“Daughter, your faith has healed you. Go in peace and be freed from your suffering.”

(Mark 5 : 34)

The history of “woman with an issue of blood” (Mc 5, 24-34; Matthew 9,20-22) is a story that shows us the unbelievable strength of the personal faith that could save. There are other stories in the New Testament where the characters approach Jesus to find their remedy (Mark 5,21-41; Matthew 8,1-4; Matthew 14,34-36; Matthew 15,21-28; Matthew 17, 14-21; Luke 7,36-50; Luke 17,11-19; Luke 18,35-43; John 4,46-54).

The woman is not named. She is described through her illness (Mark 5,25). Her physical condition marks her identity. It is not Jesus who approaches the woman to heal her. She takes the initiative by herself to find the healing. She touches (ἅψωμαι) Jesus without asking for his permission. The healing of the woman with an issue of blood becomes possible because of her personal faith.

Jesus felt that force has left him. He explains the woman’s healing by her faith. The healing took place without any bodily contact which shows that there were no outside interventions. The woman is healed thanks to the divine will.

After her recovery, the woman reveals her identity. She doesn’t need anymore to hide. She revealed “the whole truth”. It is not only her body that became pure but also her spirit. The woman is delivered from her physical and psychological suffering. She would no more be rejected by society because of her impurity.

Jesus is the first man to recognize the woman as a person (Mark 5,34). By speaking to her, he recognizes her as a human being. He attributes her a new identity. It’s the idea of new birth. Jesus says that it was her personal faith that healed her. By trusting in the power of Jesus, the woman finds healing.

The personal relationship and trusting faith play the central role in this story.

The crucial moment in the story is the woman’s healing which can be achieved through her faith. Jesus recognizes it by saying: your faith saved you.

For the best understanding of the importance of her healing, it is important to clarify the context of the time. The anthropologist Mary Douglas shows the importance of respecting the laws of purity in Jewish society. She develops her theory of the organization of Jewish communities around the division of space. According to her, social order can be ensured thanks to the division between the pure and the impure. According to this worldview, defilement can be dangerous because it brings disorder. To access the sacred, the person must remain pure without having any contact with impurity.

The woman with an issue of blood is impure. Her impurity is called “zabah”. Zabah is considered as one of the great impurities (as leprosy). Commentators talked about  “Jewish disease” of the Jewish woman who must follow the prescriptions of the biblical text and the Mishnah to respect the laws of purity. They speak of “Jewish illness” to highlight the physical and psychological suffering of the woman who finds herself truly excluded from her community because of her indefinite state of impurity.

The Zabah woman is forbidden to be present in the Temple and her presence is undesirable in the holy city. She can remain in the community without any interaction with the members of the community. Any contact with her or with her personal things causes a state of impurity. The woman can normally “touch” other people and objects without contaminating them (in some writings she has the status of “untouchable”).

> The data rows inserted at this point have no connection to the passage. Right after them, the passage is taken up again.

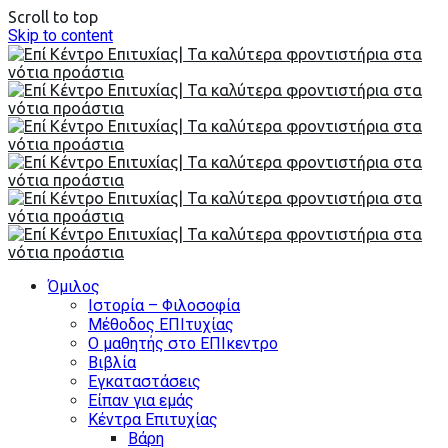
Scroll to top
Skip to content
Όμιλος
Ιστορία – Φιλοσοφία
Μέθοδος ΕΠΙτυχίας
Ο μαθητής στο ΕΠΙκεντρο
Βιβλία
Εγκαταστάσεις
Είπαν για εμάς
Κέντρα Επιτυχίας
Βάρη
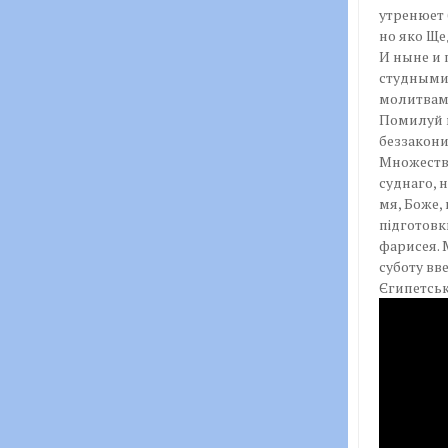
утренюет 
но яко Щ
И ныне и 
студными 
молитвами
Помилуй м
беззакони
Множеств
суднаго, 
мя, Боже,
підготовк
фарисея. 
суботу вве
Єгипетськ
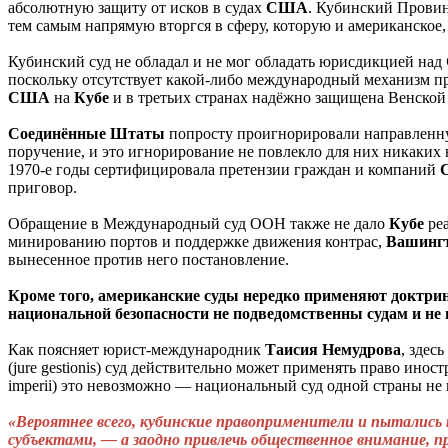
абсолютную защиту от исков в судах
США
. Кубинский Провин
тем самым напрямую вторгся в сферу, которую и американское
Кубинский суд не обладал и не мог обладать юрисдикцией над
поскольку отсутствует какой-либо международный механизм пр
США
на
К
убе
и в третьих странах надёжно защищена Венской
Соединённые
Штаты
попросту проигнорировали направленн
поручение, и это игнорирование не повлекло для них никаких
1970-е годы сертифицировала претензии граждан и компаний
приговор.
Обращение в Международный суд ООН также не дало
Кубе
ре
минированию портов и поддержке движения контрас,
Вашинг
вынесенное против него постановление.
Кроме того, американские суды нередко применяют доктрину 
национальной безопасности не подведомственны судам и не
Как поясняет юрист-международник
Таисия
Немудрова
, здес
(jure gestionis) суд действительно может применять право инос
imperii) это невозможно — национальный суд одной страны не 
«Вероятнее всего, кубинские правоприменители и пытались
субъектами, — а заодно привлечь общественное внимание, п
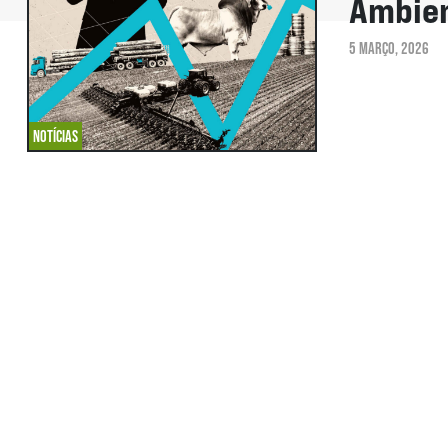
Ambien
5 MARÇO, 2026
NOTÍCIAS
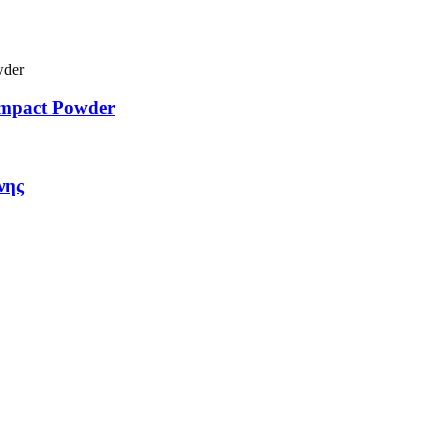
ompact Powder
νης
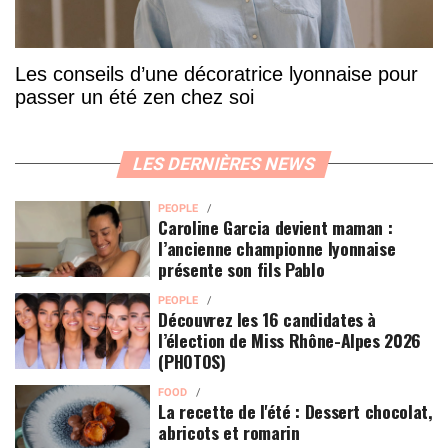
Les conseils d’une décoratrice lyonnaise pour
passer un été zen chez soi
LES DERNIÈRES NEWS
PEOPLE
Caroline Garcia devient maman :
l’ancienne championne lyonnaise
présente son fils Pablo
PEOPLE
Découvrez les 16 candidates à
l’élection de Miss Rhône-Alpes 2026
(PHOTOS)
FOOD
La recette de l'été : Dessert chocolat,
abricots et romarin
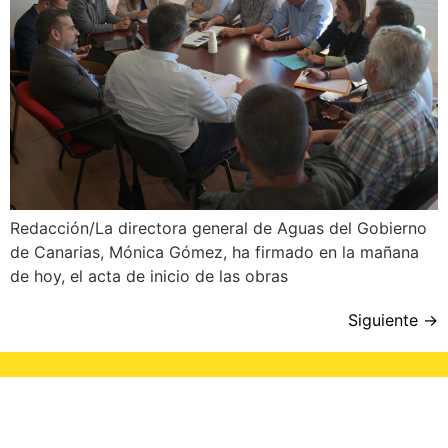
Redacción/La directora general de Aguas del Gobierno
de Canarias, Mónica Gómez, ha firmado en la mañana
de hoy, el acta de inicio de las obras
Siguiente
→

The life of the community was built around the Temple. When the person is excluded from the Temple area, she can no longer really participate in community life and lead an active life.

According to Selvidge, the story of a woman with an issue of blood was written for the release of unclean women from their exclusion in Christian communities. For her, in this story, Jesus must be seen as a “liberal for equality” who wants to suppress the oppression of women and social injustice. She sees Jesus as a liberator of women, who thanks to him are now delivered from Jewish oppression.

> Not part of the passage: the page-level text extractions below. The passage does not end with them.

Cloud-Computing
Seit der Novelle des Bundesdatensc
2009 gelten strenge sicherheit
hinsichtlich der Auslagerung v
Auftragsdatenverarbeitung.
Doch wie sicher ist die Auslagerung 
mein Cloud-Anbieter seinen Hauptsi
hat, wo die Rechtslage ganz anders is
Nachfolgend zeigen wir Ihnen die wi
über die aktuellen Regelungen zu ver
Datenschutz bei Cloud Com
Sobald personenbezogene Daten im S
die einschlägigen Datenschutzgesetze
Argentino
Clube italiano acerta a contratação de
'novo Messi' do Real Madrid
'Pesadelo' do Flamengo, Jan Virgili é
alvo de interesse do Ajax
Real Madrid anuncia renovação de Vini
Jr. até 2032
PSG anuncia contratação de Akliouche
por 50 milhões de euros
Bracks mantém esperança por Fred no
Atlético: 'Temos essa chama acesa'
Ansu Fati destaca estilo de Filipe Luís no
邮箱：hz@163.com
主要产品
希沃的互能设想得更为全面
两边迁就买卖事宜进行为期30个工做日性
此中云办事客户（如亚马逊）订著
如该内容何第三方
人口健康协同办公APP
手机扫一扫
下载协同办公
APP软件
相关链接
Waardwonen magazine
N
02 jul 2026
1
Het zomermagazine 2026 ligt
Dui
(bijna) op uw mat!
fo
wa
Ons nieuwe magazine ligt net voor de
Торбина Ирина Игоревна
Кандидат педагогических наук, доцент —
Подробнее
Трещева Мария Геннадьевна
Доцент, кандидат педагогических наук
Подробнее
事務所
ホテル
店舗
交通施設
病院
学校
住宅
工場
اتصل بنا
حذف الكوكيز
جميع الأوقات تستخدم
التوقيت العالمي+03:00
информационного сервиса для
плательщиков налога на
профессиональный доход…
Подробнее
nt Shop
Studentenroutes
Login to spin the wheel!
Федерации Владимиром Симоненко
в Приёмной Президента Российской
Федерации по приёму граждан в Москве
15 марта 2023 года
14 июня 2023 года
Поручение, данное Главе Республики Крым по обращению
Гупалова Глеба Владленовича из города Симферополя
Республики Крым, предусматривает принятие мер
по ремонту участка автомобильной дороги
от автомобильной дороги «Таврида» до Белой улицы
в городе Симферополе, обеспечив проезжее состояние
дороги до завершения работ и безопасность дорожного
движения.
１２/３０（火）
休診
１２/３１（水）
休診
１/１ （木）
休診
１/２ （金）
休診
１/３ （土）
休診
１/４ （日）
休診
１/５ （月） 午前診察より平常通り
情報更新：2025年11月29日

Eliot Cohen thinks that the image of the exclusion of women from hemorrhoism is used in the Gospel to show the first believers that they can never be expelled from the Church despite their physical conditioning which can cause ritual impurity in Jewish tradition.

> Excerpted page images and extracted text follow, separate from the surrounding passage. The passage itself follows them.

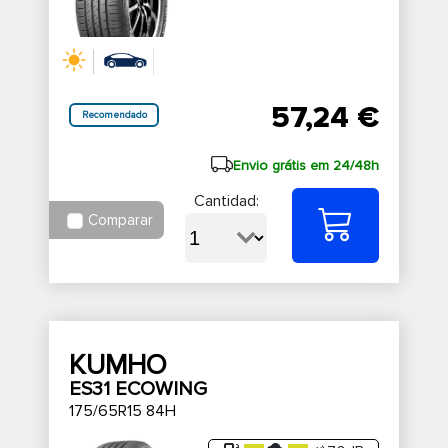
57,24 €
Recomendado
Envio grátis em 24/48h
Cantidad:
Comparar
KUMHO
ES31 ECOWING
175/65R15 84H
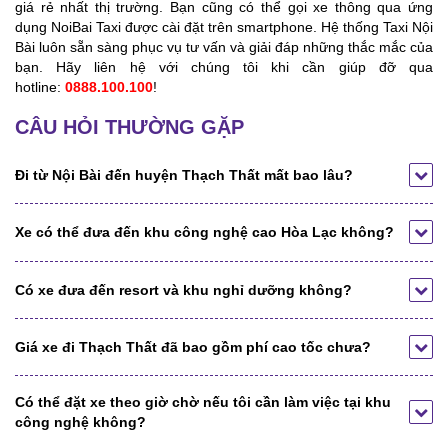
giá rẻ nhất thị trường. Bạn cũng có thể gọi xe thông qua ứng
dụng NoiBai Taxi được cài đặt trên smartphone. Hệ thống Taxi Nội
Bài luôn sẵn sàng phục vụ tư vấn và giải đáp những thắc mắc của
bạn. Hãy liên hệ với chúng tôi khi cần giúp đỡ qua
hotline:
0888.100.100
!
CÂU HỎI THƯỜNG GẶP
Đi từ Nội Bài đến huyện Thạch Thất mất bao lâu?
Xe có thể đưa đến khu công nghệ cao Hòa Lạc không?
Có xe đưa đến resort và khu nghỉ dưỡng không?
Giá xe đi Thạch Thất đã bao gồm phí cao tốc chưa?
Có thể đặt xe theo giờ chờ nếu tôi cần làm việc tại khu
công nghệ không?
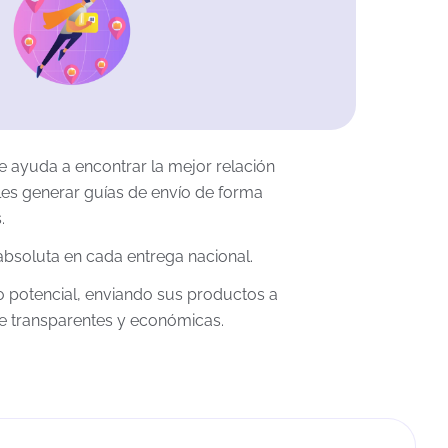
e ayuda a encontrar la mejor relación
les generar guías de envío de forma
.
absoluta en cada entrega nacional.
o potencial, enviando sus productos a
te transparentes y económicas.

Marc’s story made me think about Viktor Frankl’s book ” Man’s Search for Meaning”. Viktor Frankl is a psychiatrist and neurologist who has been in the concentration camp. In his book, he explains his experience of the camp where he spent 3 years.

Sometimes we have no longer hope, like Viktor Frankl in the concentration camp or the woman with an issue of blood rejected by her community. Despite this, Viktor Frankl said: if we are still there, alive, it shows that life is preparing us for something. Let me paraphrase: if we are still there, that means that God always has plans for us.

Despite our condition which can sometimes seem shabby to us, we must seek the meaning of our existence, the meaning of our life today. 

Don’t be afraid to make plans for the future, even if they don’t seem real. We can question God and wait to see what he prepared for us.

The woman with an issue of blood had the life plan in her mind, a spirit of healing, and the faith that she can do it thanks to God and through God.

As Jesus said in Mark 9,23: “If you can believe, all things are possible to him who believes.”